ODP finally solved the problem with RDF generation and a new RDF dump showed up on the 13th. The downside is that the dump is still riddled with invalid UTF-8 sequences and illegal XML characters. On the last RDF, I provided offsets of a lot of the errors by waiting for an XML parser to bomb-off and then looking for the problems with a hex editor (which is time consuming when you have to start over on a 1GB file after each error). This time I decided to be lazy and wrote some quick C code to do it for me. Strangely, a search on the net had failed to locate any UTF-8 or XML checkers that would work on arbitrarily large files. And most XML validators don’t check for illegal XML characters or invalid UTF-8 sequences, they simple fail unrecoverably when the they hit one. Anyway, I processed the RDF files and posted a list of errors in the latest dump. So with a little luck, the next RDF dumps will be much cleaner.

First Post: 2003

Well, I suppose it’s a bit late to be posting new year’s resolutions so I’ll just skip straight on to other things. I’ve picked up a couple of new ODP categories to play with. ODP still hasn’t gotten the RDF export fixed. They seem to be having some major scaling issues right now. Wish they’d accept some help from the many editors who’ve offered but they seem determined not to.

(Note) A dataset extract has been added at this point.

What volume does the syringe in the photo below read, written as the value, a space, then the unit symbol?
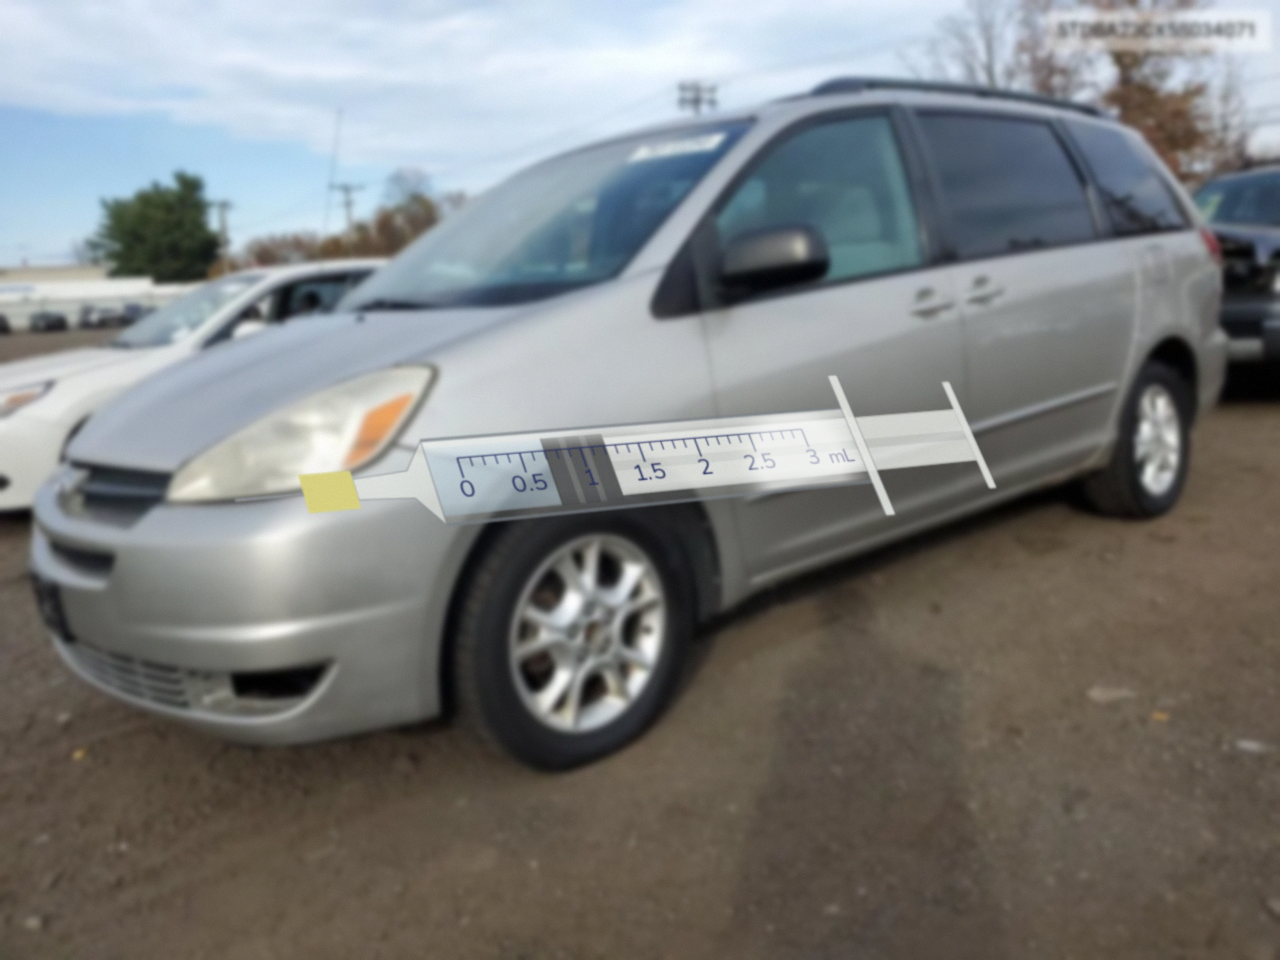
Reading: 0.7 mL
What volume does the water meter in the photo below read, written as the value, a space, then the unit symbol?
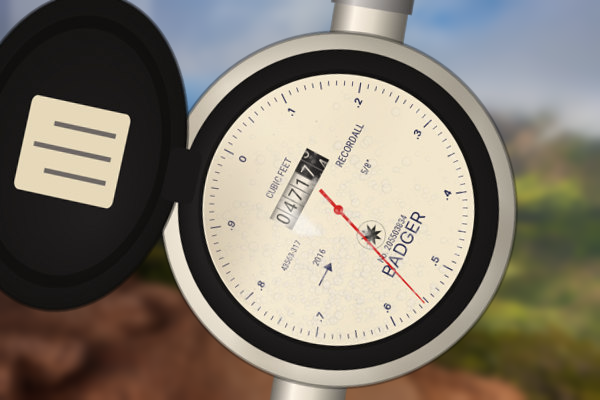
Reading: 47173.55 ft³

The DPRG had to find a new meeting place this year. For several years we’ve been meeting at the Bill Priest Institute. Starting this month we’ve been offered meeting space at The Science Place, where we usually hold the Roborama and other competitions. So expect to see more robots and hackers wandering around The Science Place this year.

XTM, RDF, DAML, OIL, and other uses of XML

My recent discussions with the ODP guys about open-sourcing the ODP backend software have led me to read up on RDF, which is the format used by ODP for exporting the ontological information and content of the directory. One thing I immediately ran into was XTM, the ISO standard for creating XML Topic Maps. These seem to me to be competing standards in that they both use XML to describe ontological information. RDF seems to be enjoying much more widespread use on the web but I’m playing catch-up in this particular area right now, so I may be missing some uses of XTM. One helpful document I’ve found is a paper by Lars Marius Garshol comparing XTM, RDF, and two RDF extensions, DAML and OIL. If anyone knows of other introductory-level documents describing the similarities and differences of XTM and RDF, I’d be curious to hear about them.